Does the description clarify parameter syntax, constraints, interactions, or defaults beyond what the schema provides?

Schema description coverage is 100%, so the schema fully documents the 'query' and 'limit' parameters. The description does not add any additional meaning or syntax details for these parameters beyond what the schema provides, meeting the baseline for high coverage.

Input schemas describe structure but not intent. Descriptions should explain non-obvious parameter relationships and valid value ranges.

Purpose5/5

Does the description clearly state what the tool does and how it differs from similar tools?

The description explicitly states the action ('Search'), the resource ('Smithsonian Institution's Open Access collection of art, artifacts, and scientific specimens'), and distinguishes it from siblings by specifying the source and data type (e.g., different from 'culture__aic-artworks' or 'culture__met-museum').
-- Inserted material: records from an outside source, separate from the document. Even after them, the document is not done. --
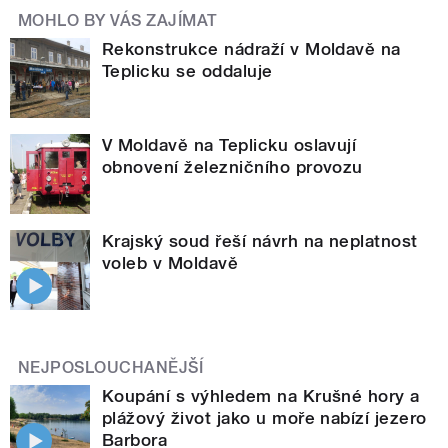
MOHLO BY VÁS ZAJÍMAT
Rekonstrukce nádraží v Moldavě na
Teplicku se oddaluje
V Moldavě na Teplicku oslavují
obnovení železničního provozu
Krajský soud řeší návrh na neplatnost
voleb v Moldavě
NEJPOSLOUCHANĚJŠÍ
Koupání s výhledem na Krušné hory a
plážový život jako u moře nabízí jezero
Barbora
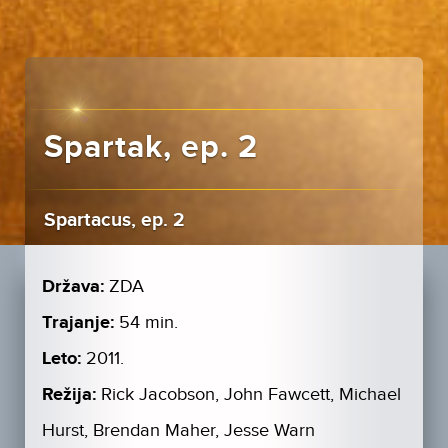
Spartak, ep. 2
Spartacus, ep. 2
Država:
ZDA
Trajanje:
54 min.
Leto:
2011.
Režija:
Rick Jacobson, John Fawcett, Michael
Hurst, Brendan Maher, Jesse Warn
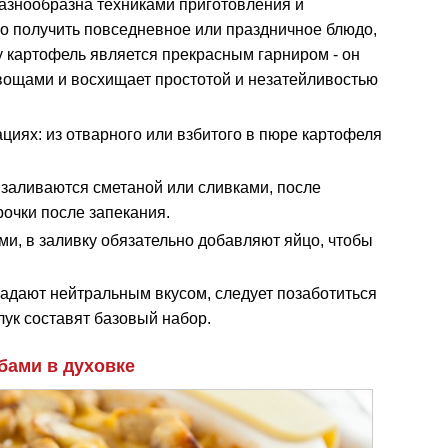
разнообразна техниками приготовления и
о получить повседневное или праздничное блюдо,
у картофель является прекрасным гарниром - он
овощами и восхищает простотой и незатейливостью
ациях: из отварного или взбитого в пюре картофеля
.
заливаются сметаной или сливками, после
очки после запекания.
и, в заливку обязательно добавляют яйцо, чтобы
ладают нейтральным вкусом, следует позаботиться
лук составят базовый набор.
бами в духовке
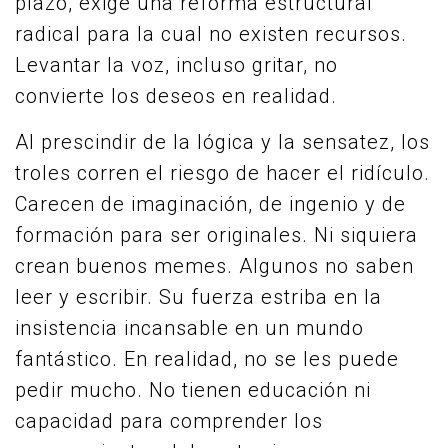
plazo, exige una reforma estructural
radical para la cual no existen recursos.
Levantar la voz, incluso gritar, no
convierte los deseos en realidad.
Al prescindir de la lógica y la sensatez, los
troles corren el riesgo de hacer el ridículo.
Carecen de imaginación, de ingenio y de
formación para ser originales. Ni siquiera
crean buenos memes. Algunos no saben
leer y escribir. Su fuerza estriba en la
insistencia incansable en un mundo
fantástico. En realidad, no se les puede
pedir mucho. No tienen educación ni
capacidad para comprender los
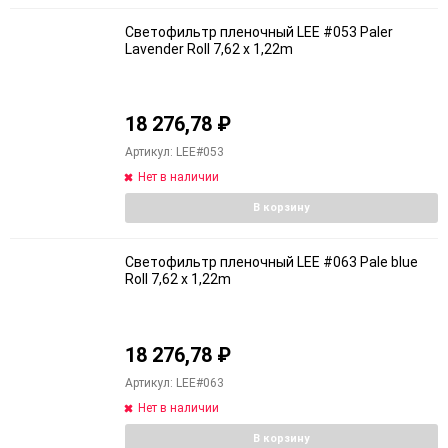
Светофильтр пленочный LEE #053 Paler
Lavender Roll 7,62 x 1,22m
18 276,78
₽
Артикул: LEE#053
Нет в наличии
В корзину
Светофильтр пленочный LEE #063 Pale blue
Roll 7,62 x 1,22m
18 276,78
₽
Артикул: LEE#063
Нет в наличии
В корзину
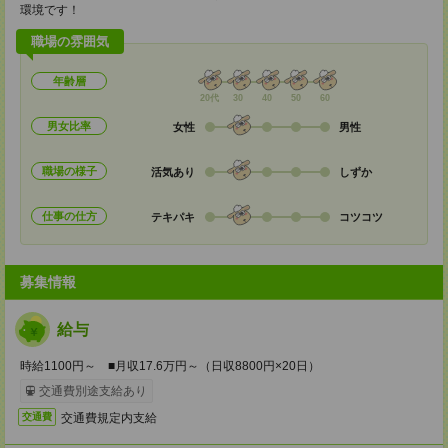
環境です！
職場の雰囲気
年齢層
20代
30
40
50
60
男女比率
女性
男性
職場の様子
活気あり
しずか
仕事の仕方
テキパキ
コツコツ
募集情報
給与
時給1100円～ ■月収17.6万円～（日収8800円×20日）
交通費別途支給あり
交通費規定内支給
交通費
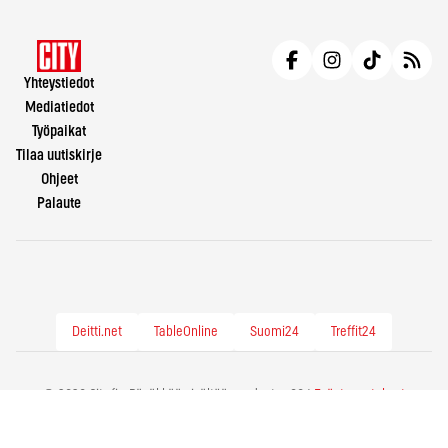
Yhteystiedot
Mediatiedot
Työpaikat
Tilaa uutiskirje
Ohjeet
Palaute
Deitti.net
TableOnline
Suomi24
Treffit24
© 2026 City.fi - Räväkkää sisältöä vuodesta -86 |
Evästeasetukset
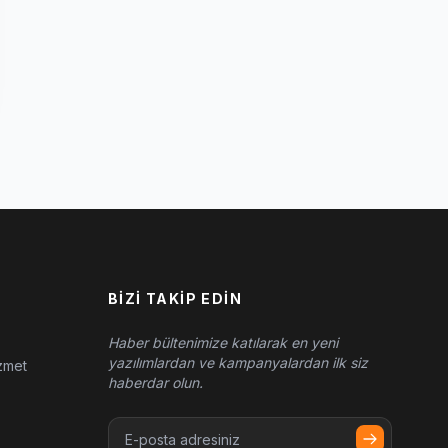
BIZI TAKIP EDIN
Haber bültenimize katılarak en yeni
yazılımlardan ve kampanyalardan ilk siz
zmet
haberdar olun.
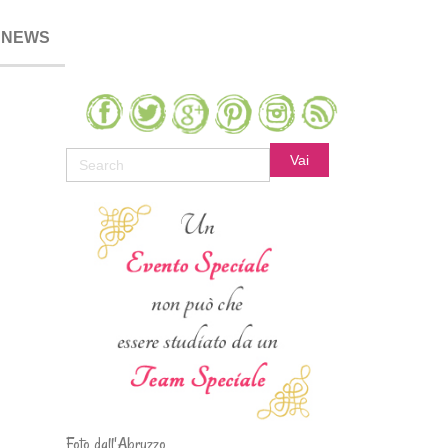
NEWS
Foto dall'Abruzzo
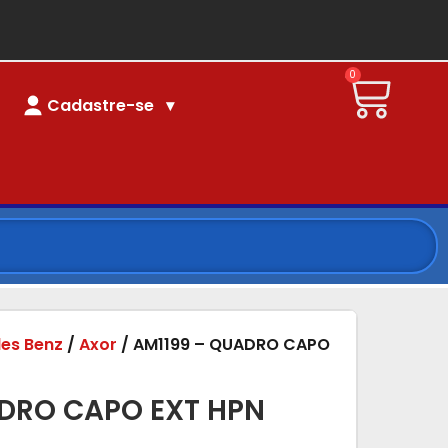
0
Cadastre-se
es Benz
/
Axor
/ AM1199 – QUADRO CAPO
DRO CAPO EXT HPN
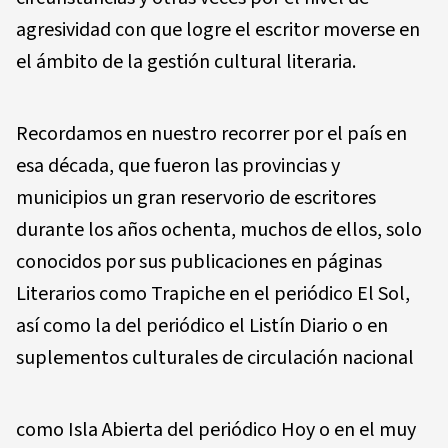
agresividad con que logre el escritor moverse en
el ámbito de la gestión cultural literaria.
Recordamos en nuestro recorrer por el país en
esa década, que fueron las provincias y
municipios un gran reservorio de escritores
durante los años ochenta, muchos de ellos, solo
conocidos por sus publicaciones en páginas
Litera­rios como Trapiche en el periódico El Sol,
así como la del periódico el Listín Diario o en
suplementos culturales de circulación nacional
como Isla Abierta del periódico Hoy o en el muy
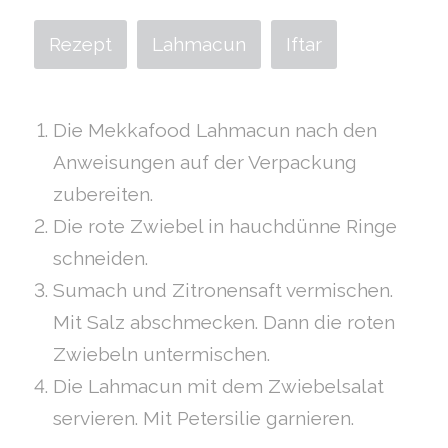
Rezept
Lahmacun
Iftar
Die Mekkafood Lahmacun nach den
Anweisungen auf der Verpackung
zubereiten.
Die rote Zwiebel in hauchdünne Ringe
schneiden.
Sumach und Zitronensaft vermischen.
Mit Salz abschmecken. Dann die roten
Zwiebeln untermischen.
Die Lahmacun mit dem Zwiebelsalat
servieren. Mit Petersilie garnieren.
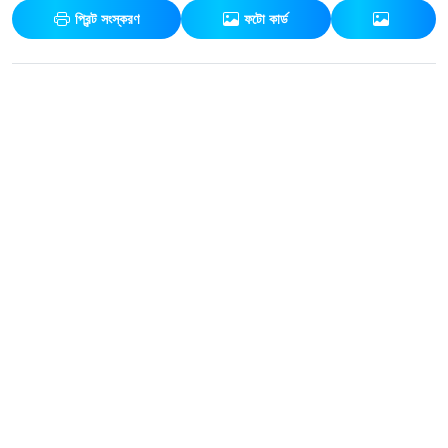
প্রিন্ট সংস্করণ
ফটো কার্ড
It clearly defines the tool's function beyond a tautology.

Agents choose between tools based on descriptions. A clear purpose with a specific verb and resource helps agents select the right tool.

Usage Guidelines4/5

Does the description explain when to use this tool, when not to, or what alternatives exist?

The description provides clear context for when to use this tool (searching Smithsonian collections) and implies alternatives by mentioning the specific source and data format. However, it does not explicitly name when not to use it or list specific sibling alternatives, keeping it at a high but not perfect score.

Agents often have multiple tools that could apply. Explicit usage guidance like "use X instead of Y when Z" prevents misuse.